TASK OBJECTIVE: Answer with one number only: how many lines in this material contain the word "SQUARE"?

SOURCE MATERIAL:
##########
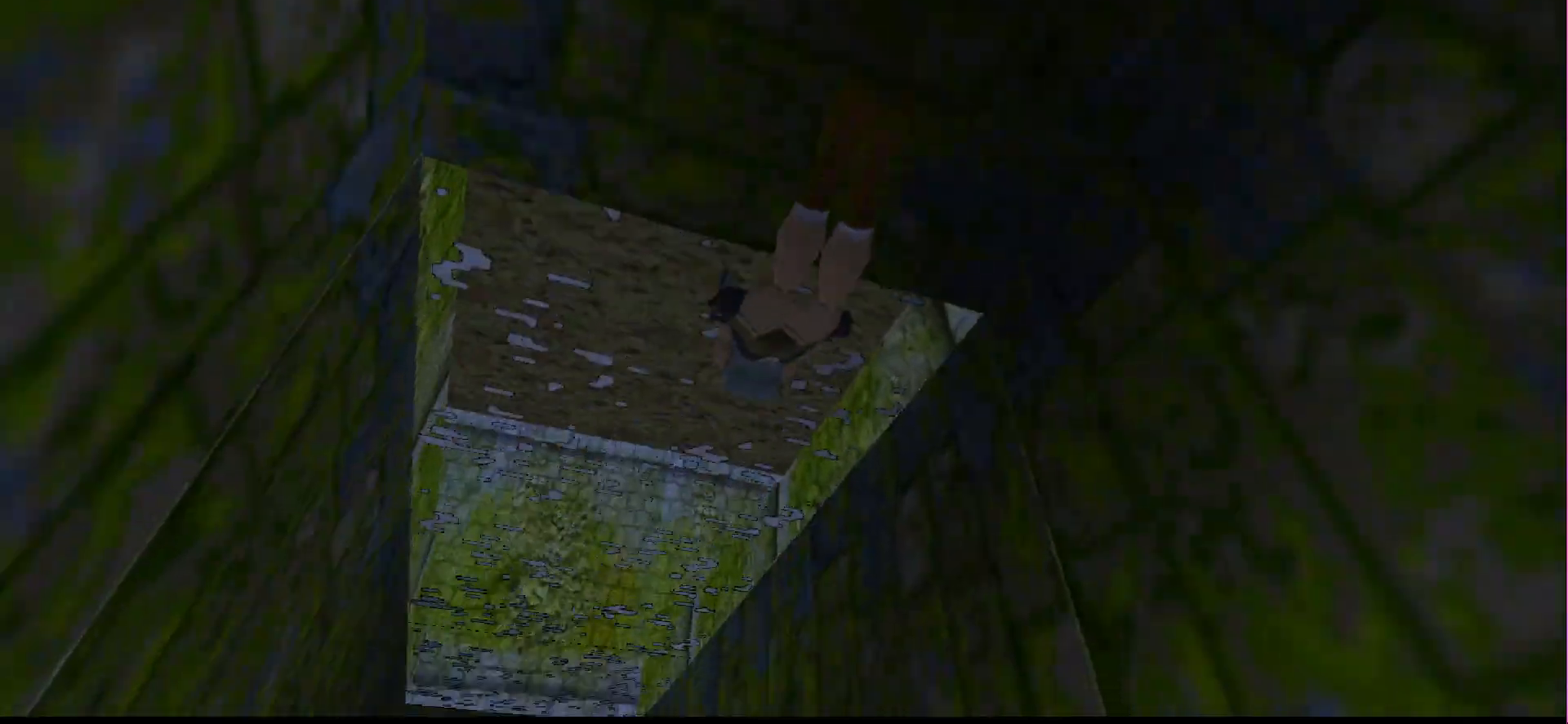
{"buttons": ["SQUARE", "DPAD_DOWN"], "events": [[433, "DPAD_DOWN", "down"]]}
##########
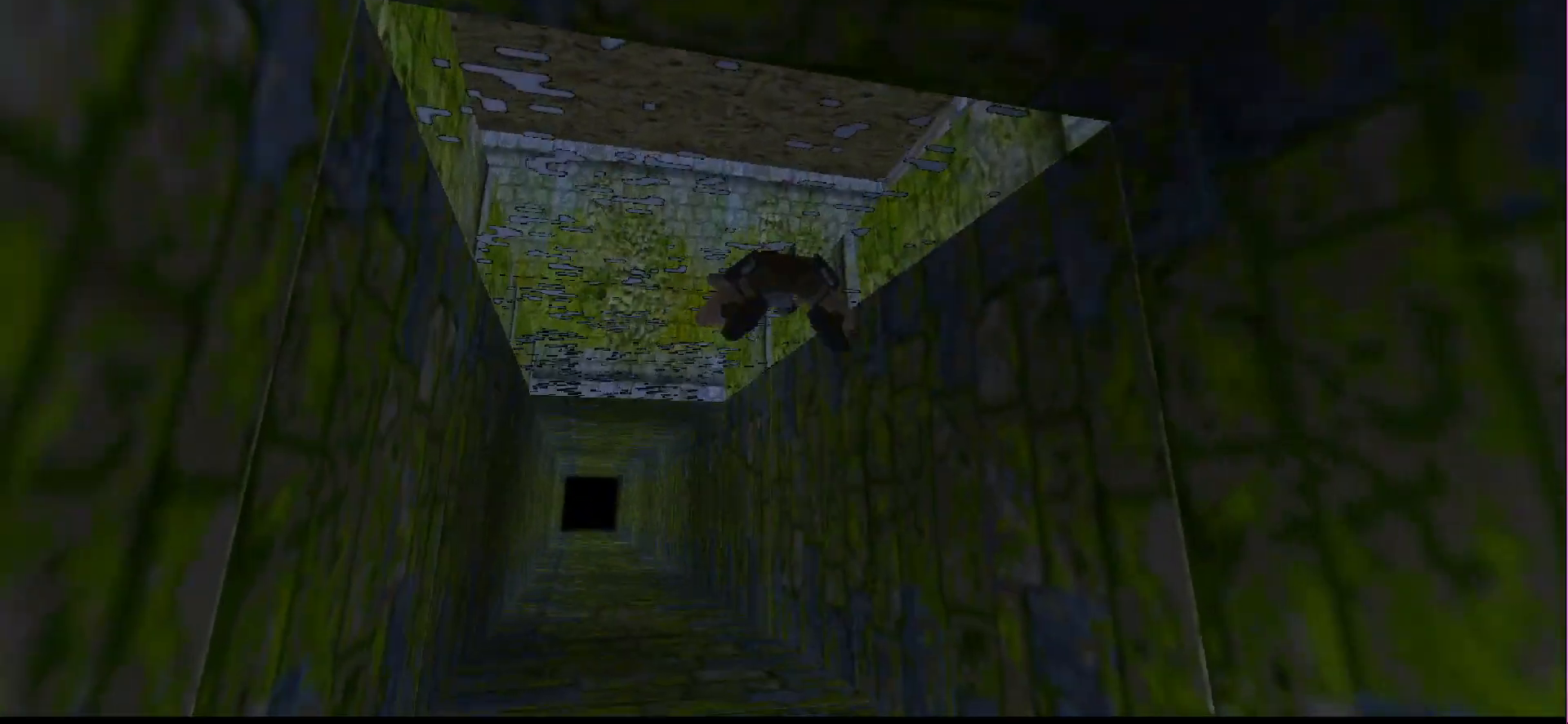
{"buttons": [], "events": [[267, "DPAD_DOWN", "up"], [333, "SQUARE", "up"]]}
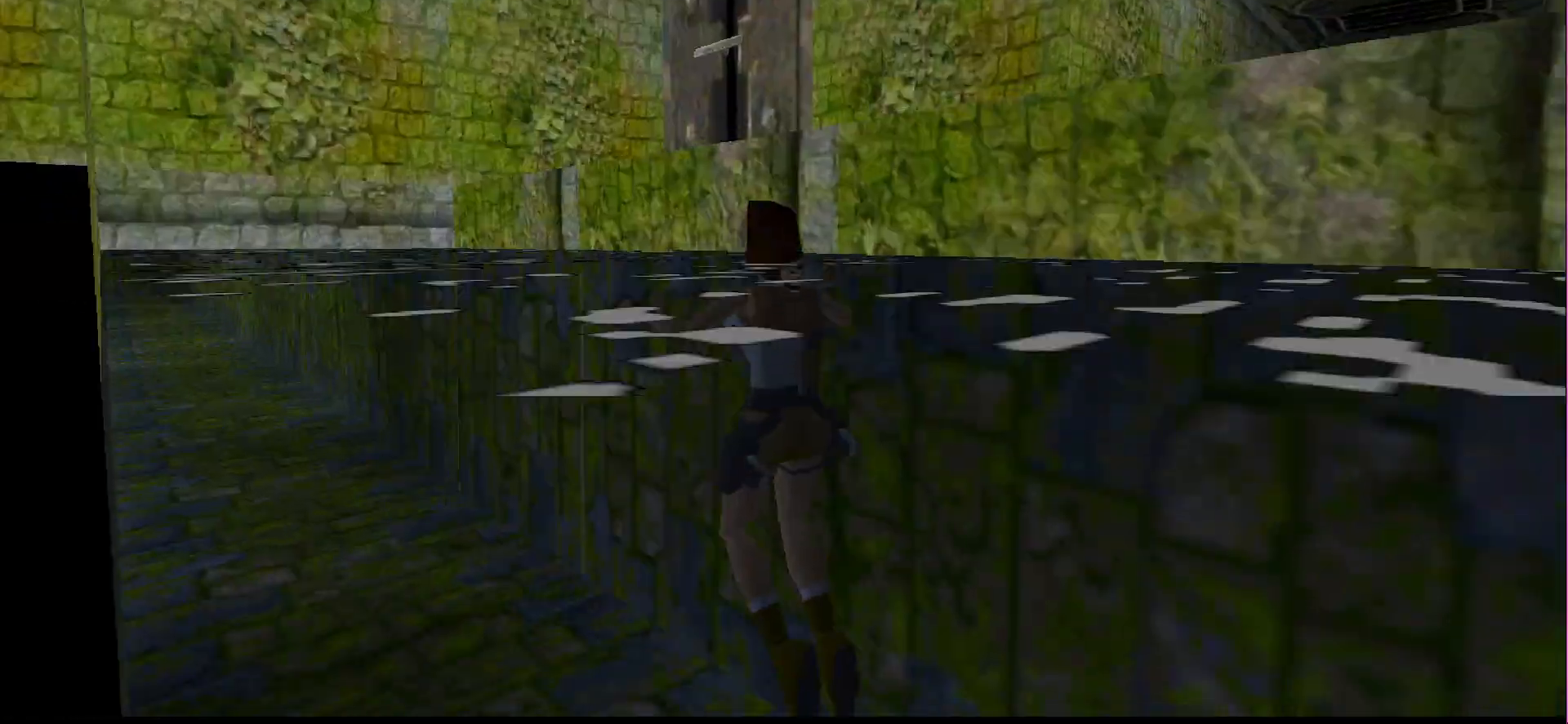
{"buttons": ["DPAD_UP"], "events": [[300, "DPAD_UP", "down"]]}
##########
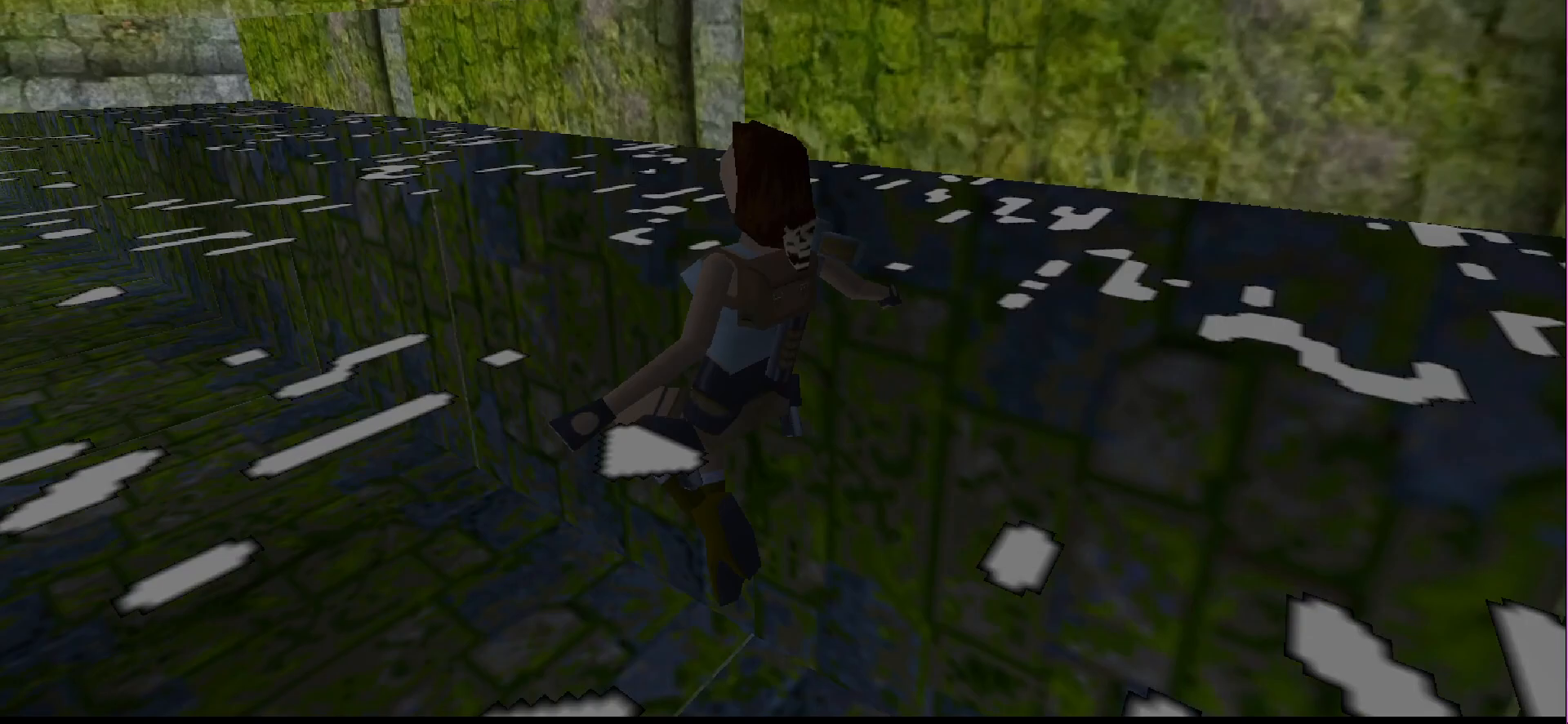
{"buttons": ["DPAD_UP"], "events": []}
##########
ANSWER SECTION: 2